Line wraps should occur when a single statement or expression is too long to fit within the 80 character line length standard. There are three general principles here:

The continued line should be indented one level under the line it is extended from.

When wrapping long expressions, try to leave an operator at the end of the line to be continued; this flags a continuance when reading.

When wrapping (nested) parenthesized expressions, always try to wrap the expression at the lowest possible level, and align like level parentheses vertically. To Illustrate:

result = ( ( ( x1 + 1 ) * ( x1 + 1 ) ) - ( ( y1 + 1 ) * ( y1 + 1 ) ) ) ;

111111 1 1 2 3 33 3 3 3 2 3 33 3 3 3 2 1 2 3 33 3 3 3 2 3 33 3 3 3 2 1 1

====================================== Ý [lowest nesting level]

becomes:

result = ( ((x1 + 1) * (x1 + 1)) -

((y1 + 1) * (y1 + 1)) );

Ý [aligned level 2 parentheses]

5.6 Chapter summary

The style rules given in this chapter are general enough to be applicable regardless of the language used. The proposals below will be built upon in the next four chapters, as we consider specific programming languages:

Write code for people first, computers second.

There is no one "best" style, just be consistent about the style you use.

Be considerate toward the reader; follow the 5 C's of communication.

Strive for simple, modular, code by minimizing variable scope.

Limit files to 500 lines in length and 80 characters in width.

Use only standard ASCII characters and avoid changing the size of a tab stop.

Comment on the code before and as you write it, not all at once at the end.

Comment on "what" is being done, rather than "how" -- this is obvious.

Comment clearly, consistently, and unobtrusively.

Every comment should be accurate and helpful to the reader.
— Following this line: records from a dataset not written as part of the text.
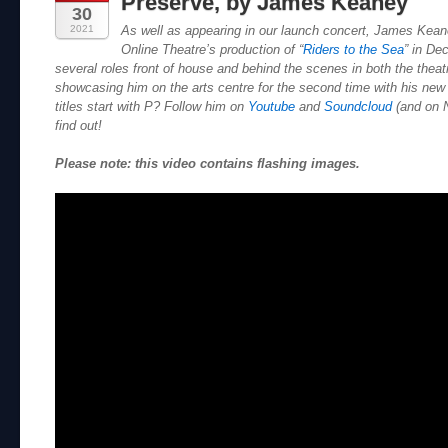
Preserve, by James Keaney
30
2021
As well as appearing in our launch concert, James Kean
Online Theatre’s production of “
Riders to the Sea
” in De
several roles front of house and behind the scenes in both the theat
showcasing him on the arts centre for the second time with his new
titles start with P? Follow him on
Youtube
and
Soundcloud
(and on N
find out!
Please note: this video contains flashing images.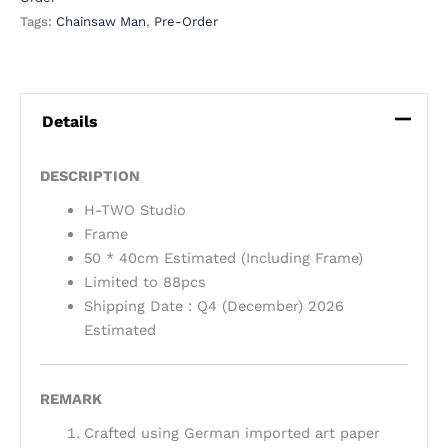
Tags:
Chainsaw Man
,
Pre-Order
Details
DESCRIPTION
H-TWO Studio
Frame
50 * 40cm Estimated (Including Frame)
Limited to 88pcs
Shipping Date : Q4 (December) 2026
Estimated
REMARK
Crafted using German imported art paper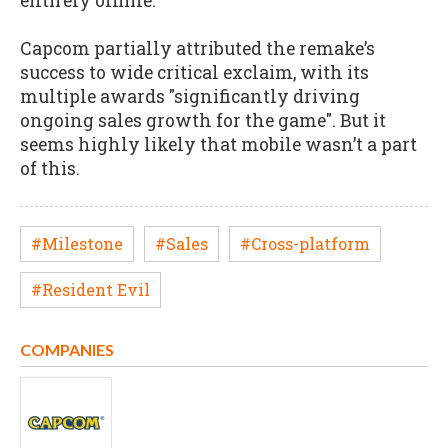
entirely offline.
Capcom partially attributed the remake’s
success to wide critical exclaim, with its
multiple awards "significantly driving
ongoing sales growth for the game". But it
seems highly likely that mobile wasn’t a part
of this.
#Milestone
#Sales
#Cross-platform
#Resident Evil
COMPANIES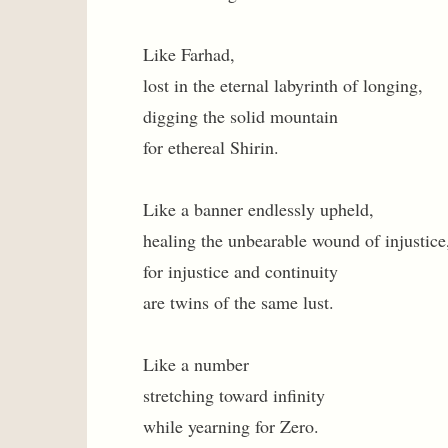
Like Farhad,
lost in the eternal labyrinth of longing,
digging the solid mountain
for ethereal Shirin.
Like a banner endlessly upheld,
healing the unbearable wound of injustice
for injustice and continuity
are twins of the same lust.
Like a number
stretching toward infinity
while yearning for Zero.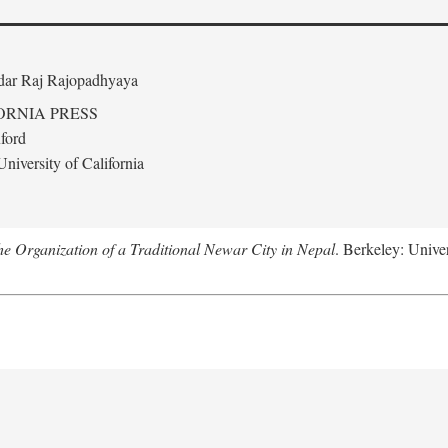
edar Raj Rajopadhyaya
ORNIA PRESS
ford
niversity of California
 Organization of a Traditional Newar City in Nepal
. Berkeley: Univer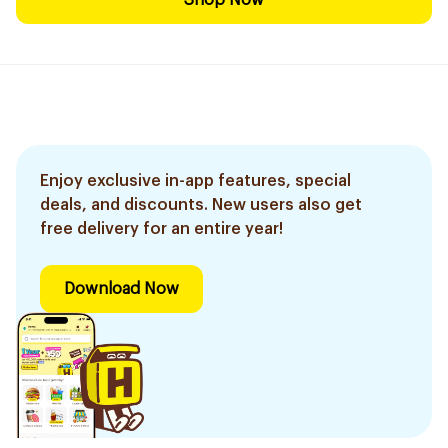
Shop Now
Enjoy exclusive in-app features, special
deals, and discounts. New users also get
free delivery for an entire year!
Download Now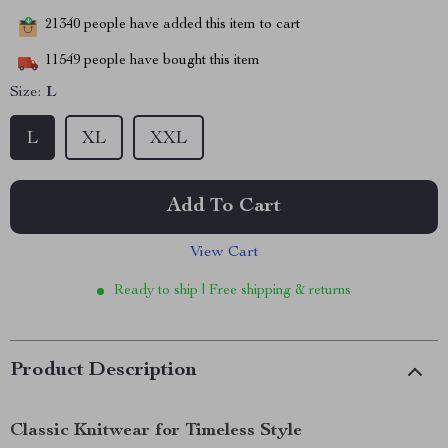
21340
people have added this item to cart
11549
people have bought this item
Size:
L
L
XL
XXL
Add To Cart
View Cart
Ready to ship | Free shipping & returns
Product Description
Classic Knitwear for Timeless Style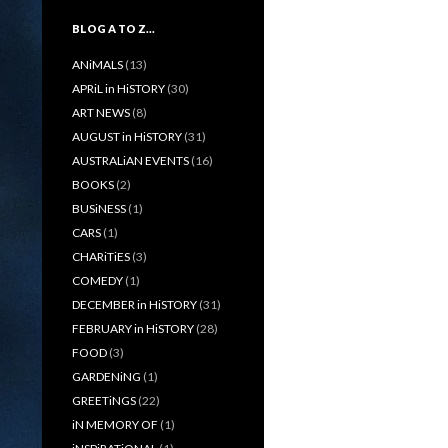
BLOG A TO Z…
ANiMALS
(13)
APRiL in HiSTORY
(30)
ART NEWS
(8)
AUGUST in HiSTORY
(31)
AUSTRALiAN EVENTS
(16)
BOOKS
(2)
BUSiNESS
(1)
CARS
(1)
CHARiTiES
(3)
COMEDY
(1)
DECEMBER in HiSTORY
(31)
FEBRUARY in HiSTORY
(28)
FOOD
(3)
GARDENiNG
(1)
GREETiNGS
(22)
iN MEMORY OF
(1)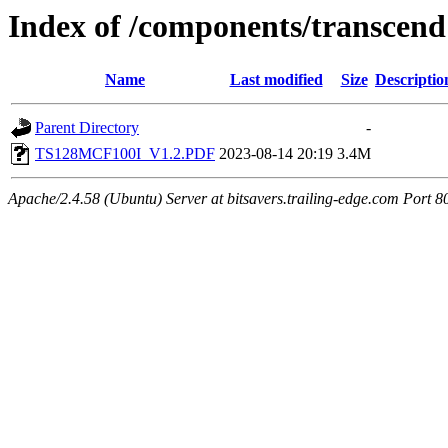
Index of /components/transcend
Name
Last modified
Size
Descriptio
Parent Directory
-
TS128MCF100I_V1.2.PDF
2023-08-14 20:19
3.4M
Apache/2.4.58 (Ubuntu) Server at bitsavers.trailing-edge.com Port 8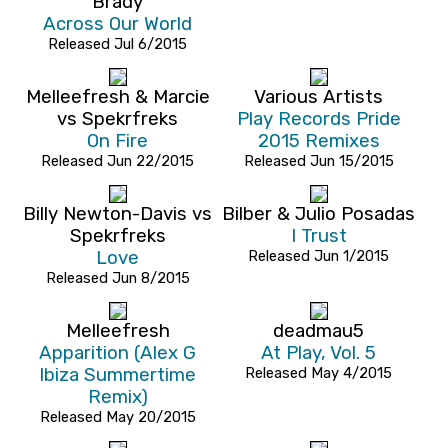
Brady
Across Our World
Released Jul 6/2015
Melleefresh & Marcie
Various Artists
vs Spekrfreks
Play Records Pride
On Fire
2015 Remixes
Released Jun 22/2015
Released Jun 15/2015
Billy Newton-Davis vs
Bilber & Julio Posadas
Spekrfreks
I Trust
Love
Released Jun 1/2015
Released Jun 8/2015
Melleefresh
deadmau5
Apparition (Alex G
At Play, Vol. 5
Ibiza Summertime
Released May 4/2015
Remix)
Released May 20/2015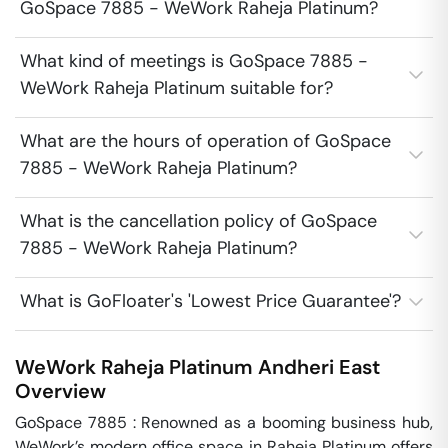
GoSpace 7885 - WeWork Raheja Platinum?
What kind of meetings is GoSpace 7885 -
WeWork Raheja Platinum suitable for?
What are the hours of operation of GoSpace
7885 - WeWork Raheja Platinum?
What is the cancellation policy of GoSpace
7885 - WeWork Raheja Platinum?
What is GoFloater's 'Lowest Price Guarantee'?
WeWork Raheja Platinum
Andheri East
Overview
GoSpace 7885 : Renowned as a booming business hub, 
WeWork’s modern office space in Raheja Platinum offers 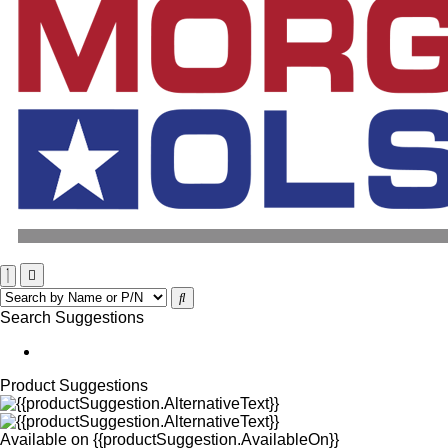
Search Suggestions
Product Suggestions
Available on
{{productSuggestion.AvailableOn}}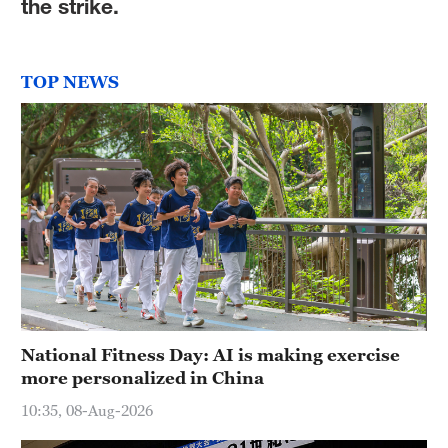
the strike.
TOP NEWS
National Fitness Day: AI is making exercise
more personalized in China
10:35, 08-Aug-2026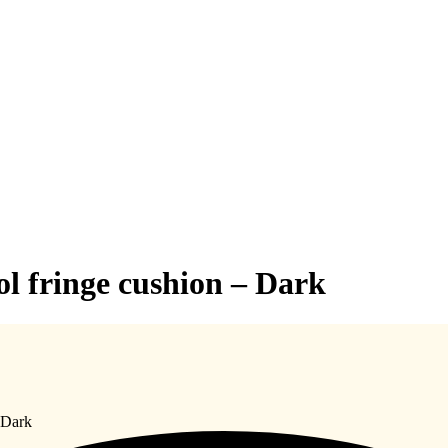
 fringe cushion – Dark
 Dark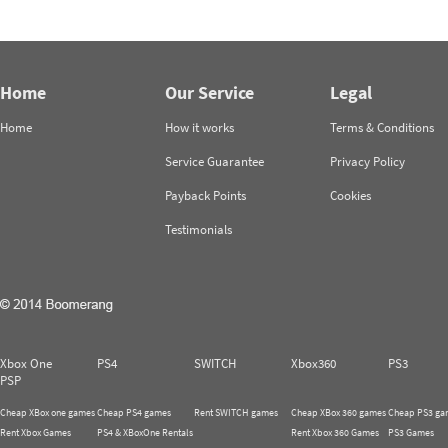
Home
Our Service
Legal
Home
How it works
Terms & Conditions
Service Guarantee
Privacy Policy
Payback Points
Cookies
Testimonials
Xbox One
PS4
SWITCH
Xbox360
PS3
PSP
Cheap XBox one games
Cheap PS4 games
Rent SWITCH games
Cheap XBox 360 games
Cheap PS3 ga
Rent Xbox Games
PS4 & XBoxOne Rentals
Rent Xbox 360 Games
PS3 Games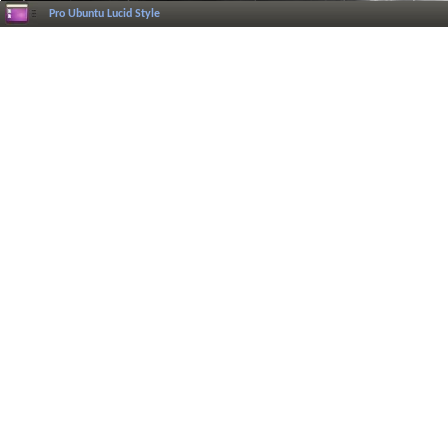
Pro Ubuntu Lucid Style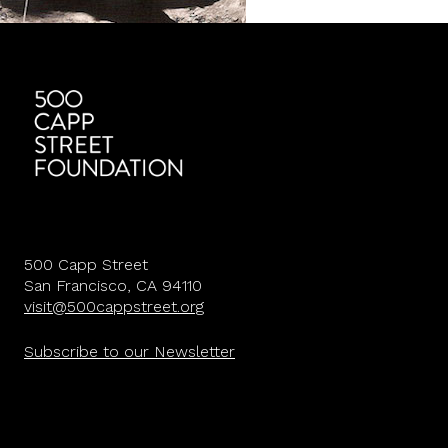
500 Capp Street
San Francisco, CA 94110
visit@500cappstreet.org
Subscribe to our Newsletter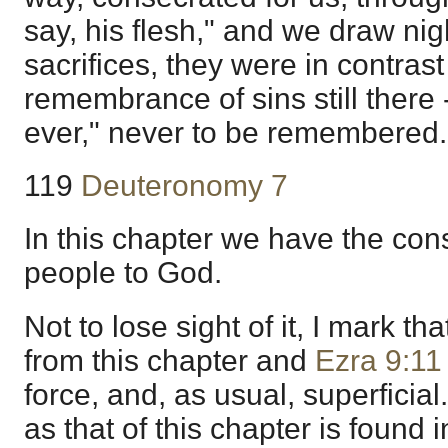
say, his flesh," and we draw nig
sacrifices, they were in contrast
remembrance of sins still there 
ever," never to be remembered.
119
Deuteronomy 7
In this chapter we have the con
people to God.
Not to lose sight of it, I mark th
from this chapter and
Ezra 9:11
force, and, as usual, superfici
as that of this chapter is found 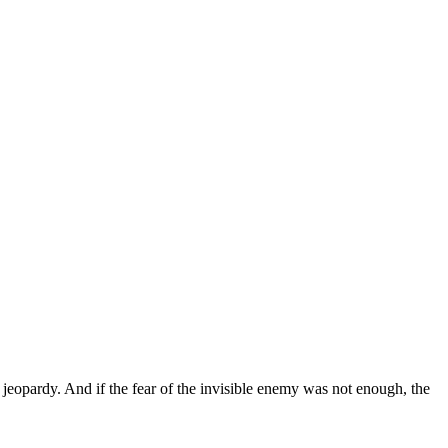
 in jeopardy. And if the fear of the invisible enemy was not enough, the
Do not depend on comments to make bad code readable, rewrite it!

To effectively comment a program you must fully understand it.

Studies have found that the best name length is between 8 and 16 characters.

If you opt to use a naming system, use it with consistency.

Abbreviations are helpful to significantly shorten the length of a name.

Symbol names should not look, sound, or have similar meanings.

Always name temporary variables with the same care as any other variable.

Avoid any abbreviations which result in mispronunciation.

Comment every data declaration as if it were a complex statement.

Double check to make sure that you have not misspelled a name or word.

Do not differentiate variables by case only.

In general, name length should be proportional to the symbol's scope.

Never declare a local variable with a name used by a more global variable.

Boolean variables should be named such that they read naturally in the code.

Routines should follow the same naming rules as any other program symbols.

Never redefine a routine or constant provided by the language or system.

Name files for maximum portability and clarity of purpose.

Too many files in one directory are hard to manage, use subdirectories.

Each line of code should perform only one action to avoid side effects.

Utilize white space as a tool to help clarify and explain code.

Studies have found that the best code indentation size is four characters.

Wrap expressions at the lowest level and align like level parentheses.